__Information__
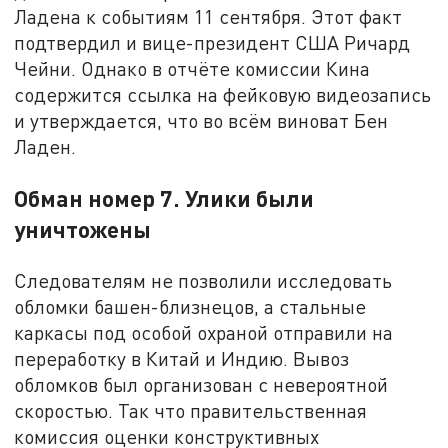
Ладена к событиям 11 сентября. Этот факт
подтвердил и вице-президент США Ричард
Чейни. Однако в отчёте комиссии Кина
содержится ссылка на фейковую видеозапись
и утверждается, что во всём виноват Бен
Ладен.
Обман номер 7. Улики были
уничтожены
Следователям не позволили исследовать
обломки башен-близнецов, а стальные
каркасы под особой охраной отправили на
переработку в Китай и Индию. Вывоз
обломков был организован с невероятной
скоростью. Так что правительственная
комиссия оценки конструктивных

__Assignment__
Pictures aside, reproduce all of the material above without alteration.

__Result__
Ладена к событиям 11 сентября. Этот факт
подтвердил и вице-президент США Ричард
Чейни. Однако в отчёте комиссии Кина
содержится ссылка на фейковую видеозапись
и утверждается, что во всём виноват Бен
Ладен.
Обман номер 7. Улики были
уничтожены
Следователям не позволили исследовать
обломки башен-близнецов, а стальные
каркасы под особой охраной отправили на
переработку в Китай и Индию. Вывоз
обломков был организован с невероятной
скоростью. Так что правительственная
комиссия оценки конструктивных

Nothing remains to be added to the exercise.